Objetivo declarado 1: Transcreva do trecho sobre o relatório da CEV, abaixo, a parte que começa em "Por último, está" e termina em "conseguiu ser assentado.".

Também constarão do relatório da CEV as dezenas de prisões ocorridas no 2º Regimento de Cavalaria, em São Borja, no segundo semestre de 1969. “Essa história e ninguém conhecia”, afirma Guazzelli, acrescentando que o caso veio à tona graças à documentação relevada por um dos presos, o advogado Dino Lopes, que procurou a comissão. Na época, conforme o presidente da CEV, Lopes foi defendido pelo advogado Adelmo Genro, pai do governador Tarso Genro.

Cerco militar ao acampamento sem-terra

Por último, está citado no documento o cerco militar, em 1981, ao acampamento dos sem-terra na localidade conhecida como Encruzilhada Natalino, próxima aos municípios de Sarandi e Ronda Alta. No local, 1,6 mil famílias exigiam assentamento. “Baixou o Exército lá comandado pelo major Curió, que preparou o certo”, conta Guazzelli, referindo-se ao major do Exército Sebastião de Moura. Ele acrescenta que o depoimento foi dado pelo responsável pela organização dos trabalhadores, no caso o Padre Arnildo Fritzen. “Houve repressão física, mas, principalmente, repressão psicológica”, relata o presidente. Devido à pressão, segundo ele, 600 famílias deixaram o local e foram para o Mato Grosso.  O restante permaneceu em Encruzilhada e conseguiu ser assentado.

Material fornecido:

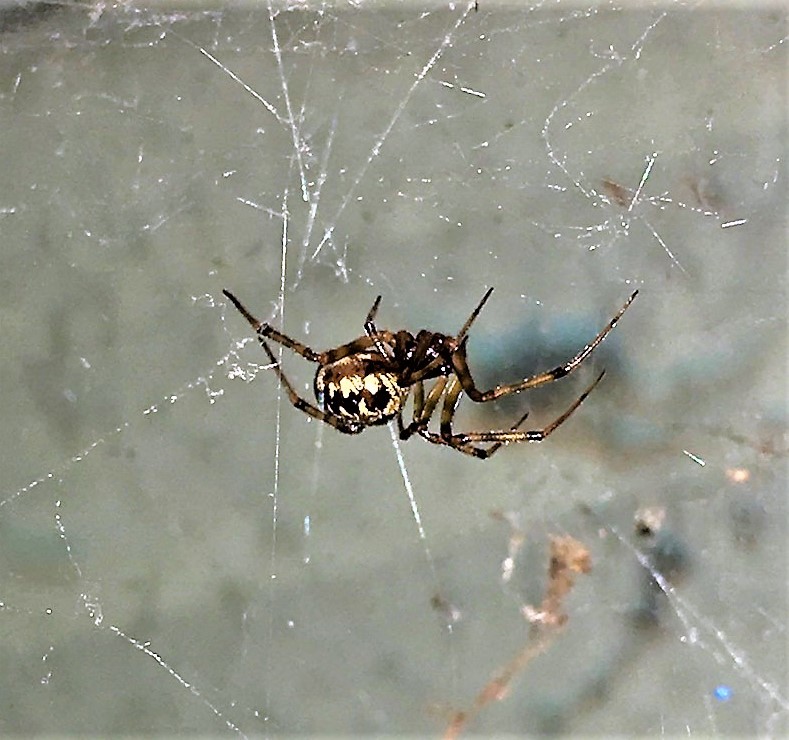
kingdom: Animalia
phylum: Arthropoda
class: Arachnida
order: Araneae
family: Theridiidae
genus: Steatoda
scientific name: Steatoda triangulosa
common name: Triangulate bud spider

==

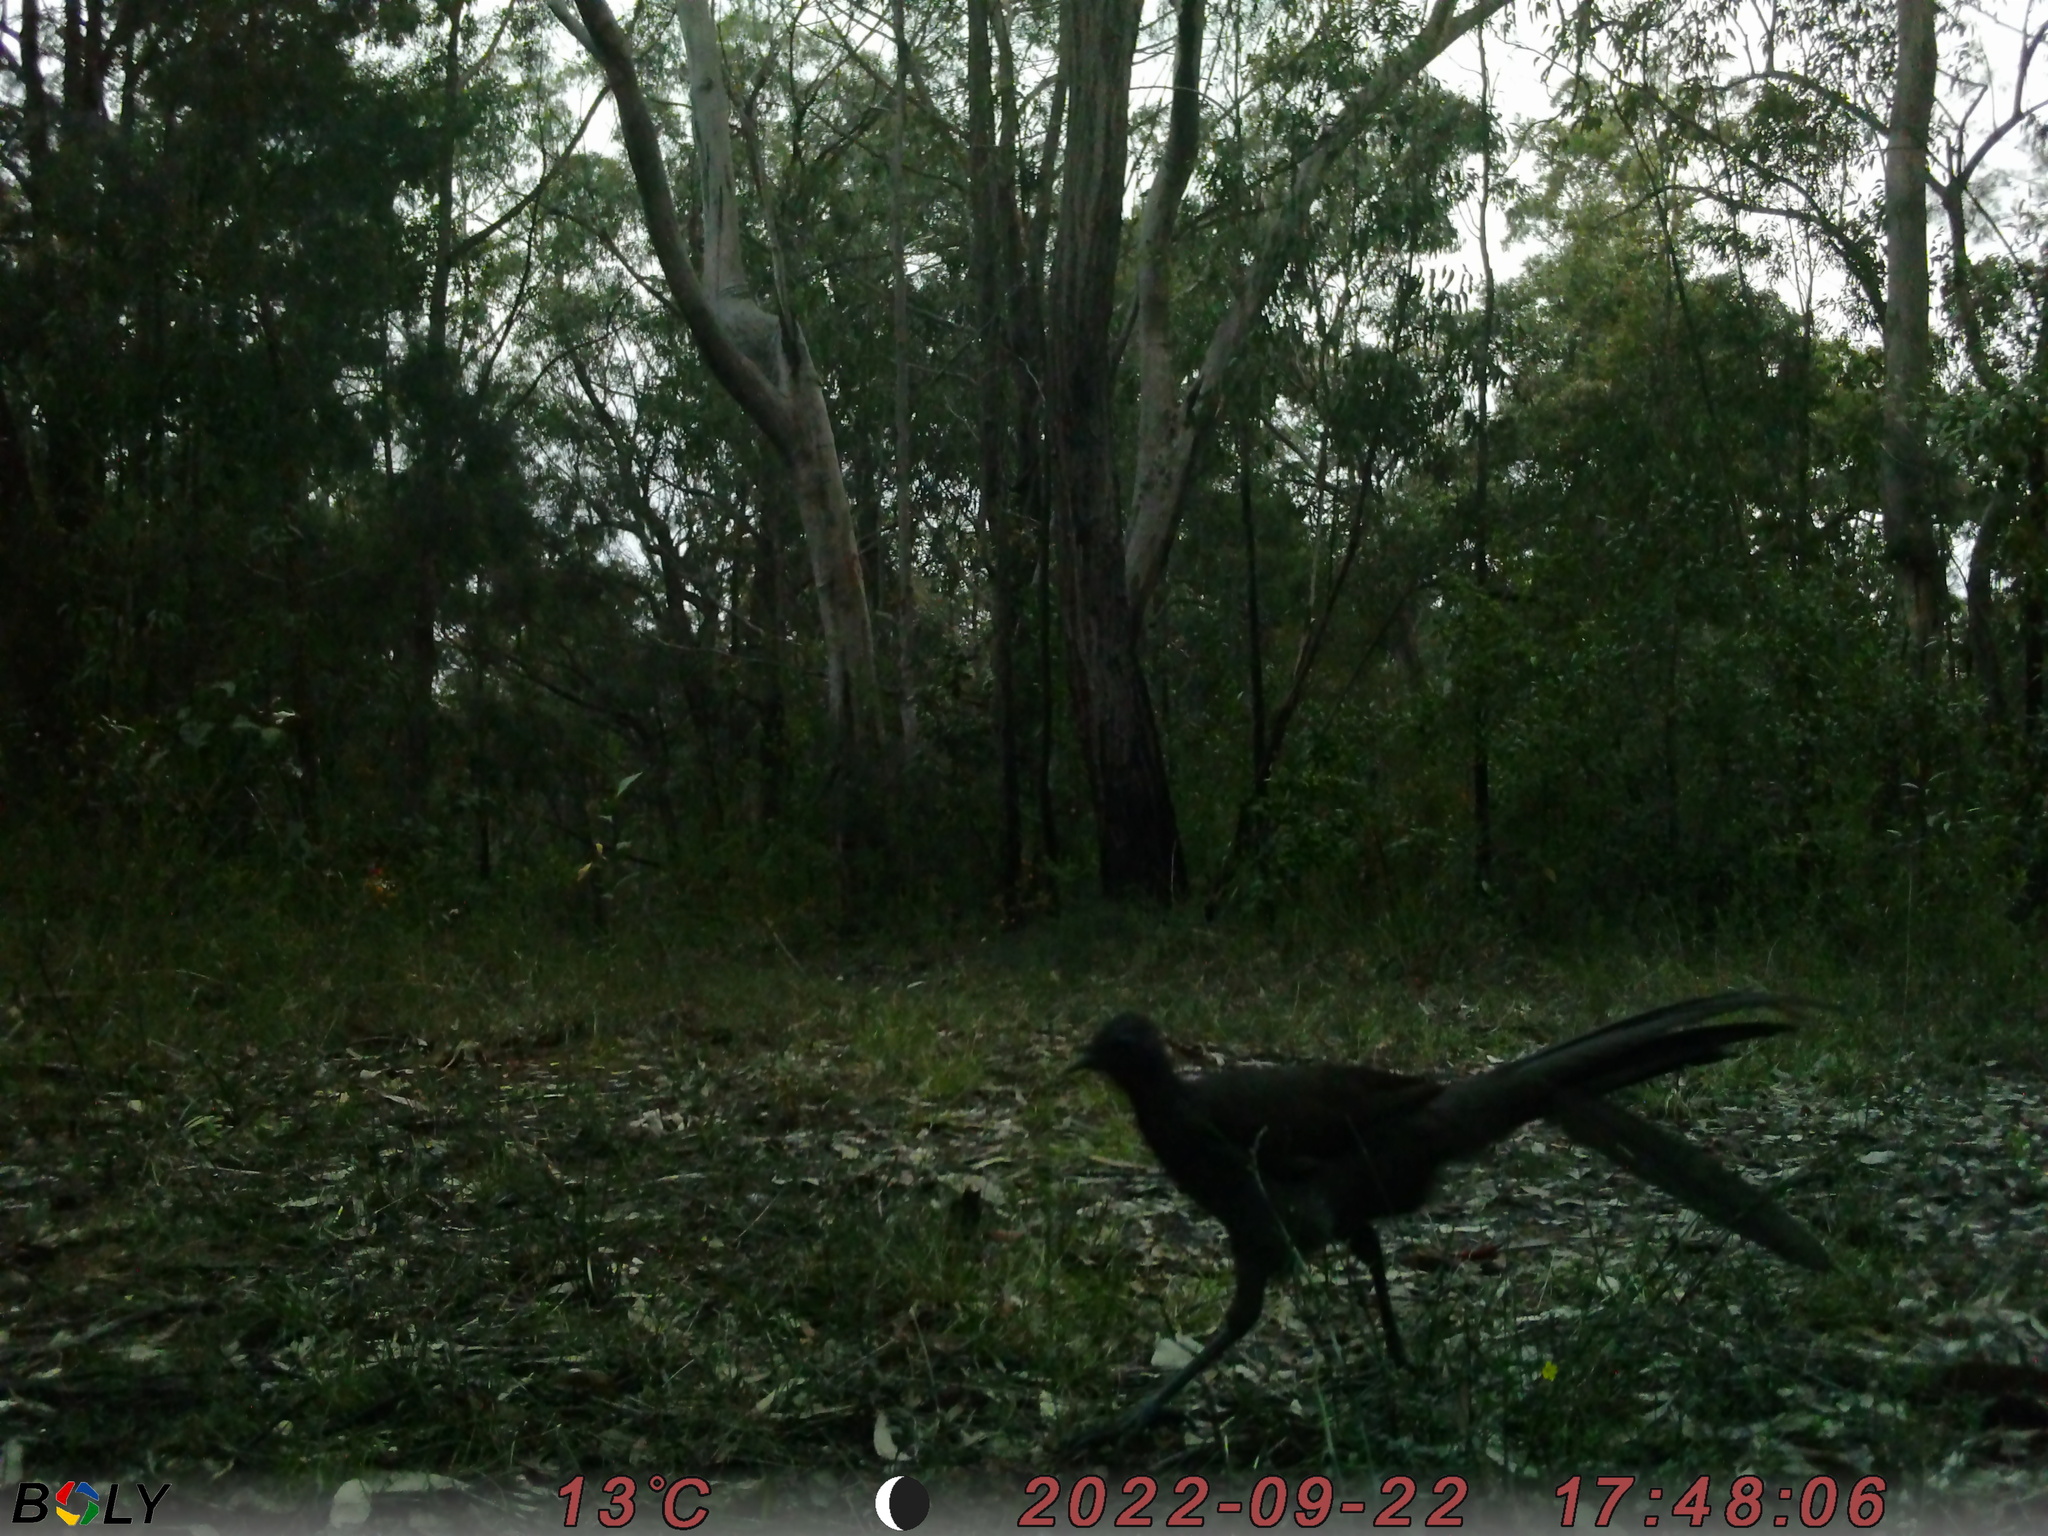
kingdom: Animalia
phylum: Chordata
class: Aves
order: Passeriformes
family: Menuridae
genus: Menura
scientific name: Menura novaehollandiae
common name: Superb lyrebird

---

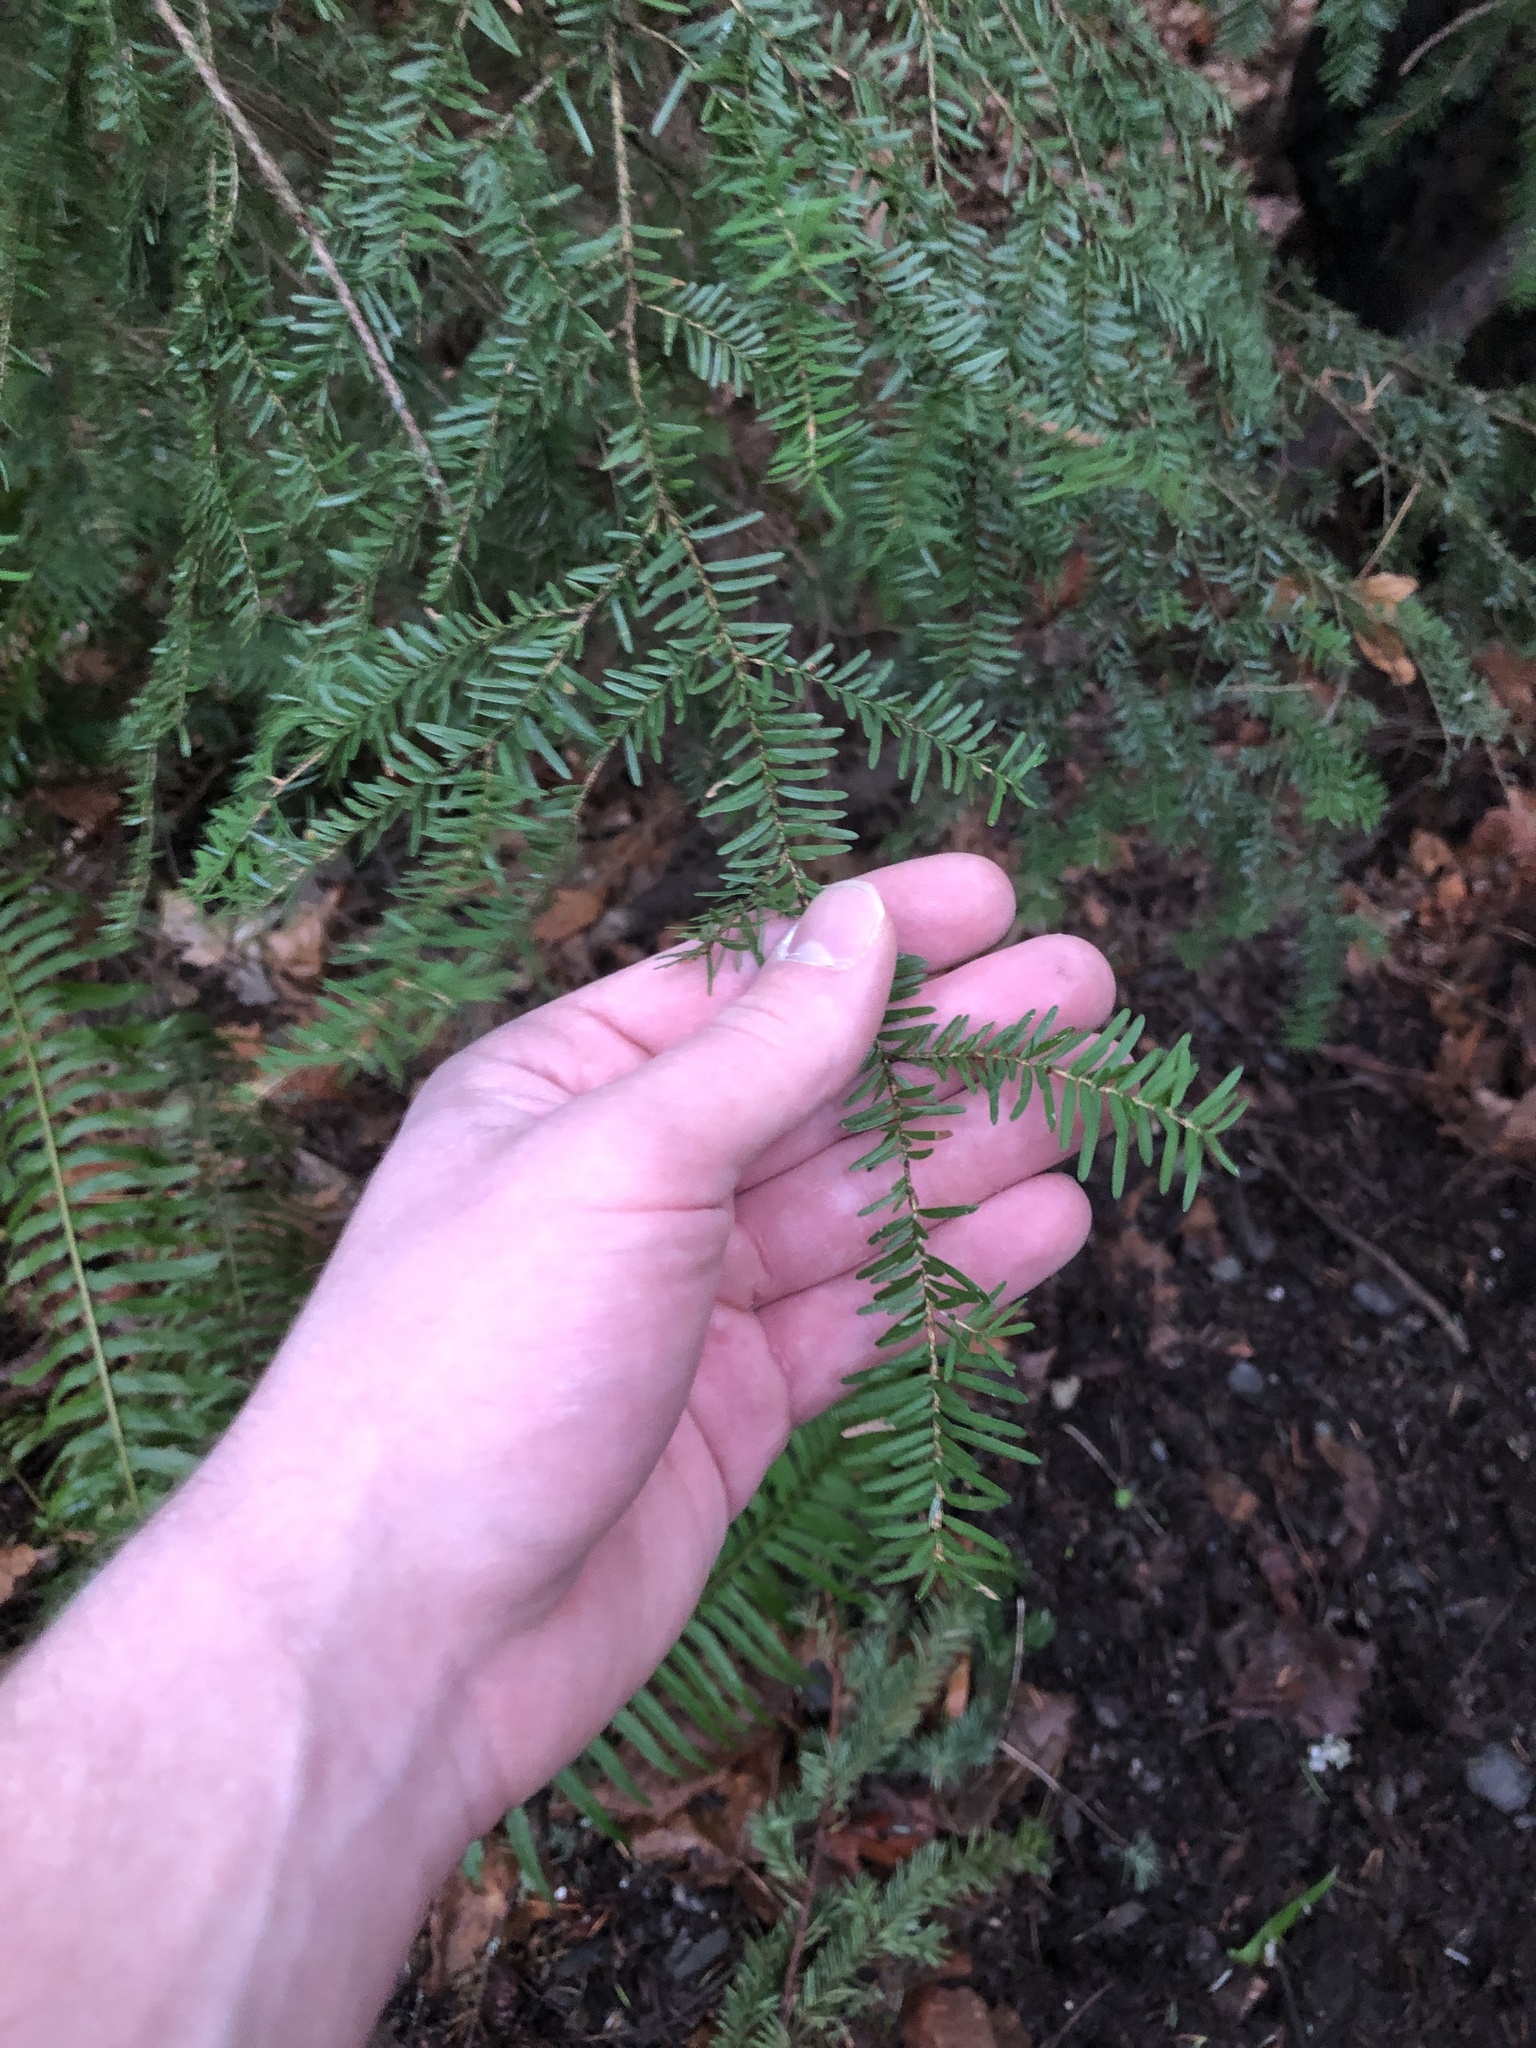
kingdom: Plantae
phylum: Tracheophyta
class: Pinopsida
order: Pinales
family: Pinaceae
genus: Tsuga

Objetivo declarado 2: Devolva todas as linhas acima em que aparece a palavra "name".

Resposta final 1:
Por último, está citado no documento o cerco militar, em 1981, ao acampamento dos sem-terra na localidade conhecida como Encruzilhada Natalino, próxima aos municípios de Sarandi e Ronda Alta. No local, 1,6 mil famílias exigiam assentamento. “Baixou o Exército lá comandado pelo major Curió, que preparou o certo”, conta Guazzelli, referindo-se ao major do Exército Sebastião de Moura. Ele acrescenta que o depoimento foi dado pelo responsável pela organização dos trabalhadores, no caso o Padre Arnildo Fritzen. “Houve repressão física, mas, principalmente, repressão psicológica”, relata o presidente. Devido à pressão, segundo ele, 600 famílias deixaram o local e foram para o Mato Grosso.  O restante permaneceu em Encruzilhada e conseguiu ser assentado.

Resposta final 2:
scientific name: Steatoda triangulosa
common name: Triangulate bud spider
scientific name: Menura novaehollandiae
common name: Superb lyrebird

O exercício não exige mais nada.